Go through the data line by line from the top, retyping each exactly, and end with the line that contains "- 去偏见建议的实践有效性".

**Data to use:**

-- Opening Marker --

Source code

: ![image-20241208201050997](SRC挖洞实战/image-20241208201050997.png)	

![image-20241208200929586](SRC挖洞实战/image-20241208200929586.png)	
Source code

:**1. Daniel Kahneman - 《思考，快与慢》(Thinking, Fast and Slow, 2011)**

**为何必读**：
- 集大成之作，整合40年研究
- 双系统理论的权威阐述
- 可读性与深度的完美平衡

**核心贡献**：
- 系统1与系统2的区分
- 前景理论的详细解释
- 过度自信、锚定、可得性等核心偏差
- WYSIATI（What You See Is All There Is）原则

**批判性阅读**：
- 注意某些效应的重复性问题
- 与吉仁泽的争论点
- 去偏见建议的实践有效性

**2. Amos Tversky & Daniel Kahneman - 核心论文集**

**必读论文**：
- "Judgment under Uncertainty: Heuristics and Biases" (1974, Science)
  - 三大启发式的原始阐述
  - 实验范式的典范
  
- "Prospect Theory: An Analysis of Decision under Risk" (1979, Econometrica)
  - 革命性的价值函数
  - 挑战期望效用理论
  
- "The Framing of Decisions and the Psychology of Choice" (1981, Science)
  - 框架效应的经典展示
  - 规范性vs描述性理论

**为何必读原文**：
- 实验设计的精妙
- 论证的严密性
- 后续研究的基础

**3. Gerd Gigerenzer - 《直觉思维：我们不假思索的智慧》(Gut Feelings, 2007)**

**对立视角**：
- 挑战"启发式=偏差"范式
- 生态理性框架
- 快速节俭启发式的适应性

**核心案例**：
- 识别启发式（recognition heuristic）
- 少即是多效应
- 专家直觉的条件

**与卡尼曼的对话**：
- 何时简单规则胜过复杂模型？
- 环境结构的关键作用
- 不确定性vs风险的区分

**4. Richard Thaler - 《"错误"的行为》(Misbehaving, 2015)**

-- Closing Marker --

**Answer space:**
Source code

: ![image-20241208201050997](SRC挖洞实战/image-20241208201050997.png)	

![image-20241208200929586](SRC挖洞实战/image-20241208200929586.png)	
Source code

:**1. Daniel Kahneman - 《思考，快与慢》(Thinking, Fast and Slow, 2011)**

**为何必读**：
- 集大成之作，整合40年研究
- 双系统理论的权威阐述
- 可读性与深度的完美平衡

**核心贡献**：
- 系统1与系统2的区分
- 前景理论的详细解释
- 过度自信、锚定、可得性等核心偏差
- WYSIATI（What You See Is All There Is）原则

**批判性阅读**：
- 注意某些效应的重复性问题
- 与吉仁泽的争论点
- 去偏见建议的实践有效性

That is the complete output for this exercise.